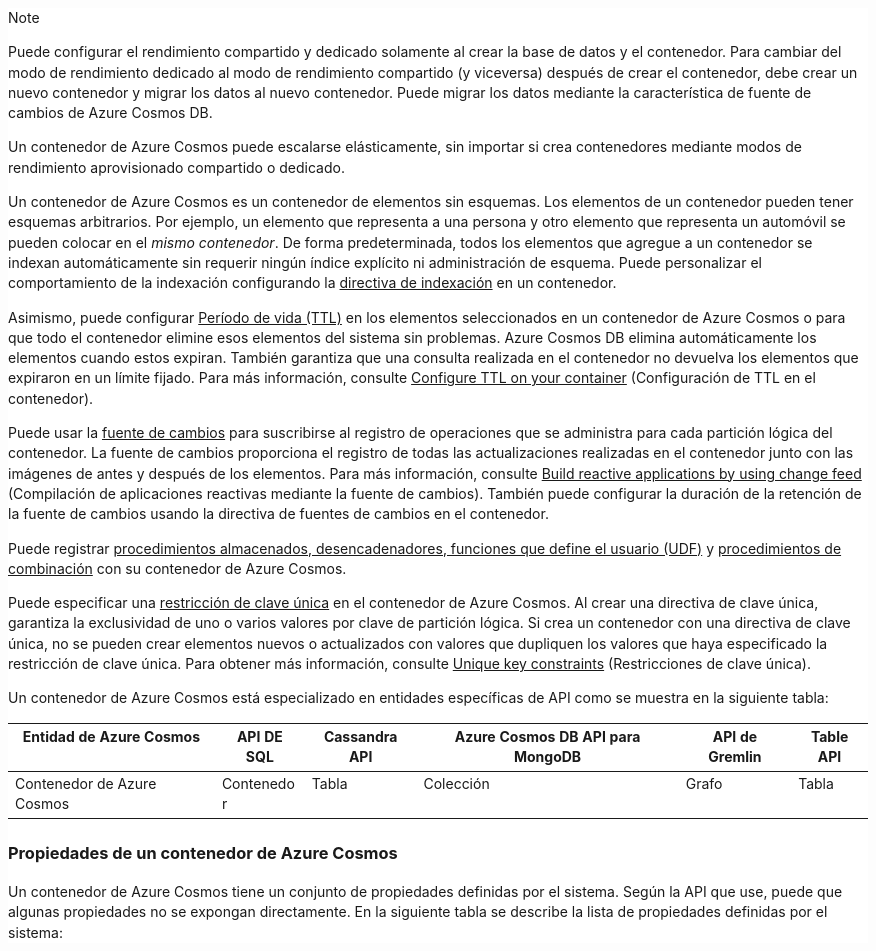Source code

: > [!NOTE]
> Puede configurar el rendimiento compartido y dedicado solamente al crear la base de datos y el contenedor. Para cambiar del modo de rendimiento dedicado al modo de rendimiento compartido (y viceversa) después de crear el contenedor, debe crear un nuevo contenedor y migrar los datos al nuevo contenedor. Puede migrar los datos mediante la característica de fuente de cambios de Azure Cosmos DB.

Un contenedor de Azure Cosmos puede escalarse elásticamente, sin importar si crea contenedores mediante modos de rendimiento aprovisionado compartido o dedicado.

Un contenedor de Azure Cosmos es un contenedor de elementos sin esquemas. Los elementos de un contenedor pueden tener esquemas arbitrarios. Por ejemplo, un elemento que representa a una persona y otro elemento que representa un automóvil se pueden colocar en el *mismo contenedor*. De forma predeterminada, todos los elementos que agregue a un contenedor se indexan automáticamente sin requerir ningún índice explícito ni administración de esquema. Puede personalizar el comportamiento de la indexación configurando la [directiva de indexación](index-overview.md) en un contenedor. 

Asimismo, puede configurar [Período de vida (TTL)](time-to-live.md) en los elementos seleccionados en un contenedor de Azure Cosmos o para que todo el contenedor elimine esos elementos del sistema sin problemas. Azure Cosmos DB elimina automáticamente los elementos cuando estos expiran. También garantiza que una consulta realizada en el contenedor no devuelva los elementos que expiraron en un límite fijado. Para más información, consulte [Configure TTL on your container](how-to-time-to-live.md) (Configuración de TTL en el contenedor).

Puede usar la [fuente de cambios](change-feed.md) para suscribirse al registro de operaciones que se administra para cada partición lógica del contenedor. La fuente de cambios proporciona el registro de todas las actualizaciones realizadas en el contenedor junto con las imágenes de antes y después de los elementos. Para más información, consulte [Build reactive applications by using change feed](serverless-computing-database.md) (Compilación de aplicaciones reactivas mediante la fuente de cambios). También puede configurar la duración de la retención de la fuente de cambios usando la directiva de fuentes de cambios en el contenedor. 

Puede registrar [procedimientos almacenados, desencadenadores, funciones que define el usuario (UDF)](stored-procedures-triggers-udfs.md) y [procedimientos de combinación](how-to-manage-conflicts.md) con su contenedor de Azure Cosmos. 

Puede especificar una [restricción de clave única](unique-keys.md) en el contenedor de Azure Cosmos. Al crear una directiva de clave única, garantiza la exclusividad de uno o varios valores por clave de partición lógica. Si crea un contenedor con una directiva de clave única, no se pueden crear elementos nuevos o actualizados con valores que dupliquen los valores que haya especificado la restricción de clave única. Para obtener más información, consulte [Unique key constraints](unique-keys.md) (Restricciones de clave única).

Un contenedor de Azure Cosmos está especializado en entidades específicas de API como se muestra en la siguiente tabla:

| Entidad de Azure Cosmos | API DE SQL | Cassandra API | Azure Cosmos DB API para MongoDB | API de Gremlin | Table API |
| --- | --- | --- | --- | --- | --- |
|Contenedor de Azure Cosmos | Contenedor | Tabla | Colección | Grafo | Tabla |

### <a name="properties-of-an-azure-cosmos-container"></a>Propiedades de un contenedor de Azure Cosmos

Un contenedor de Azure Cosmos tiene un conjunto de propiedades definidas por el sistema. Según la API que use, puede que algunas propiedades no se expongan directamente. En la siguiente tabla se describe la lista de propiedades definidas por el sistema:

--- --- ---

* **WHAT NEEDS TO BE DONE**
Note every line of the records that holds the word "dedicado", and copy it.

* **EXPECTED ANSWER**
> Puede configurar el rendimiento compartido y dedicado solamente al crear la base de datos y el contenedor. Para cambiar del modo de rendimiento dedicado al modo de rendimiento compartido (y viceversa) después de crear el contenedor, debe crear un nuevo contenedor y migrar los datos al nuevo contenedor. Puede migrar los datos mediante la característica de fuente de cambios de Azure Cosmos DB.
Un contenedor de Azure Cosmos puede escalarse elásticamente, sin importar si crea contenedores mediante modos de rendimiento aprovisionado compartido o dedicado.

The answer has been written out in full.